W minioną sobotę odbyła się premiera sceniczna „Tuwimków”. Widzowie mogli zapoznać się z tym widowiskiem już w wakacje, gdy spektakl grany był w plenerze. Opiekę reżyserską nad przedstawieniem objął nowy dyrektor, Konrad Dworakowski, podkreślając, że głównymi sprawcami tak fantastycznego przedstawienia są jego wykonawcy. A pomysłodawcy to czterej aktorzy, którzy występują w spektaklu: Ewa Wiśniewska, Żaneta Małkowska, Piotr Szejn i Łukasz Bzura. „Tuwimki” mają podwójną obsadę i z tego względu podczas premiery zaprezentowali się: Anna Sztuder-Mieszek, Mariusz Olbiński, Danuta Kołaczek i Piotr Szejn.
„Tuwimki” to doskonały pomysł na zaznajamianie najmłodszych z poezją. Jak sam tytuł mówi, na spektakl składa się twórczość Tuwima. Dobrze znane czy te rzadziej czytane wiersze przedstawia nam czwórka aktorów. Pełni pasji i chęci umilenia czasu dzieciom wciągają w zabawę nawet dorosłych, którzy mogą odświeżyć sobie pamięć i powrócić choć na chwilę do przecudownych wierszy łódzkiego poety. Godzimy się na sceniczną iluzję i razem z dziećmi bawimy się w odczytywanie Tuwima.
Aktorzy nie potrzebują zbyt wielu rekwizytów i rozbudowanej scenografii. Przykuwają dziecięcą uwagę jedynie przy pomocy czterech par drzwi, tworzą na scenie cyrkowe sztuczki, przedziwne statki czy rower. Wszystkie znaki, jakie wysyłane są ze sceny charakteryzuje umowność. Potrzeba dziecięcej, nieograniczonej wyobraźni aby rozpoznać wszystkie przedmioty czy uwierzyć, że nagle znajdujemy się na łące pełnej kwiatów. Dyzio marzyciel, Zosia Samosia czy kłamczuch Grześ z pewnością na długo zapadną w pamięć dzieci. Bardzo ciekawe jest czytanie wierszy w taki sposób, aby zaistniała pełna interakcja z widownią, a symbolika i niedomówienia wypływające ze sceny umożliwiały dzieciom uczestnictwo w spektaklu. Rozdawane w trakcie przedstawienia cukierki są pewnie najatrakcyjniejsze dla maluchów.

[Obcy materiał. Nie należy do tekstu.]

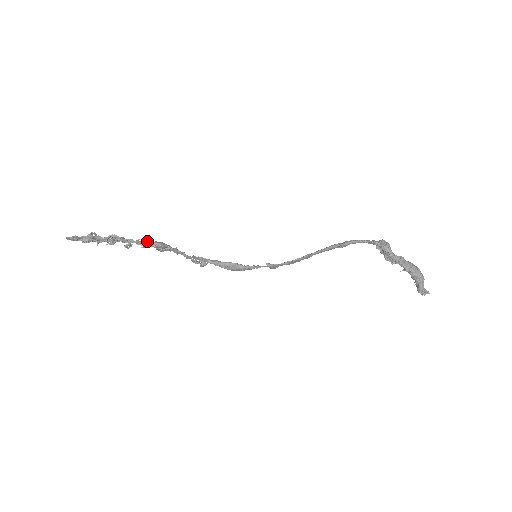
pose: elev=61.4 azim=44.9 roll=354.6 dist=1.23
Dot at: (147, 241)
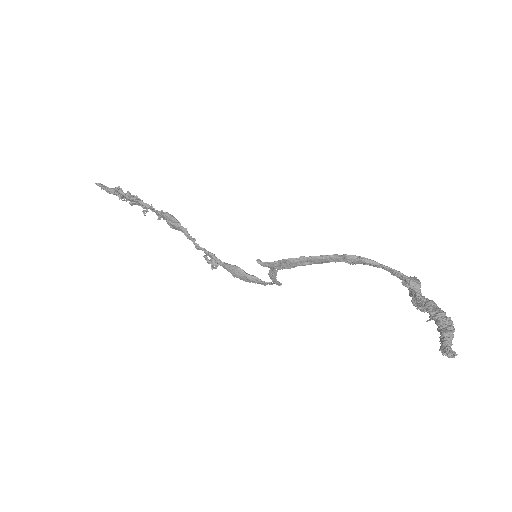
Dot at: occluded
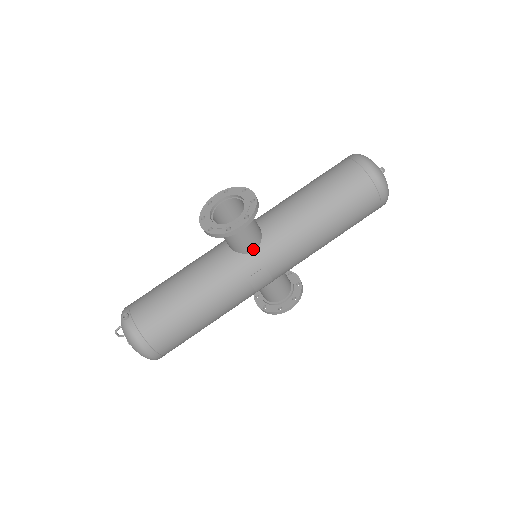
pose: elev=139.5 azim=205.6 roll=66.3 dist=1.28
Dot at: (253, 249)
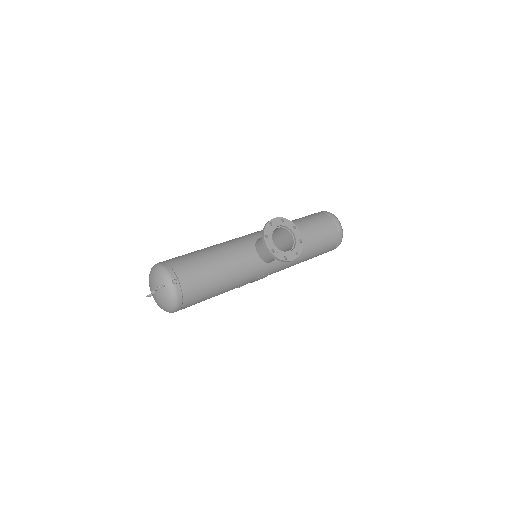
Dot at: (271, 261)
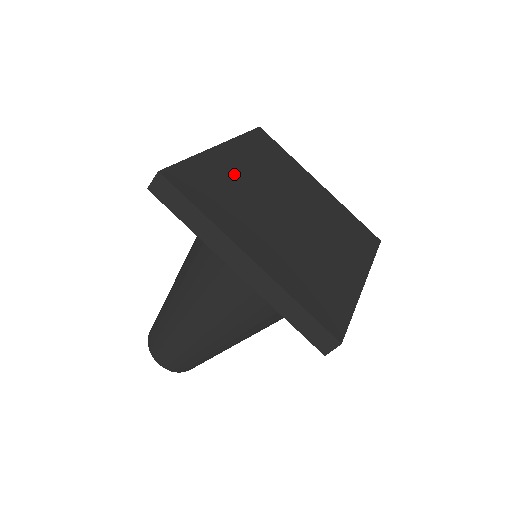
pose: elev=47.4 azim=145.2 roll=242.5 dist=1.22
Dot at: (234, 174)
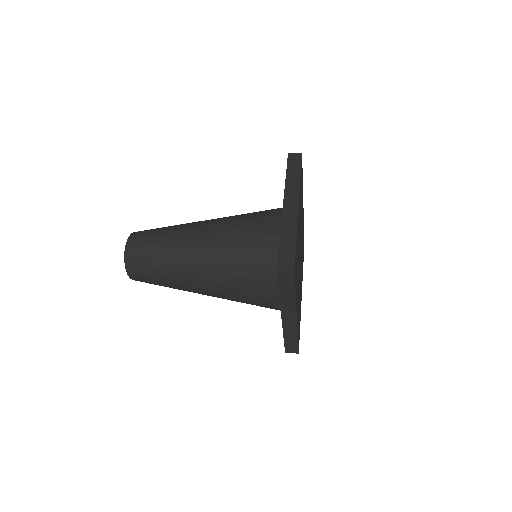
Dot at: occluded
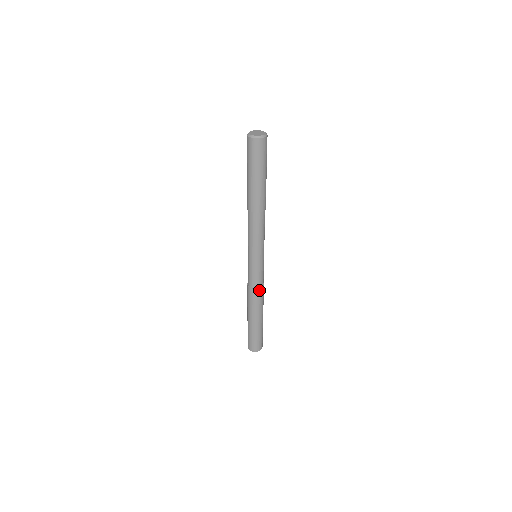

Miejmy nadzieję, że podobnych „Tuwimków” będzie jak najwięcej. Warto zauważyć, że zespół Pinokia ma już w swoim repertuarze muzyczną interpretację wierszy Brzechwy „Cuda i dziwy lokomotywy”, które - podobnie jak „Tuwimki” - przybliżają widzom twórczość poetycką w dość niekonwencjonalny, ale bardzo ciekawy i przede wszystkim udany sposób. Z niecierpliwością czekamy na kolejne premiery w Teatrz: „Pinokio” i „Królowa śniegu”.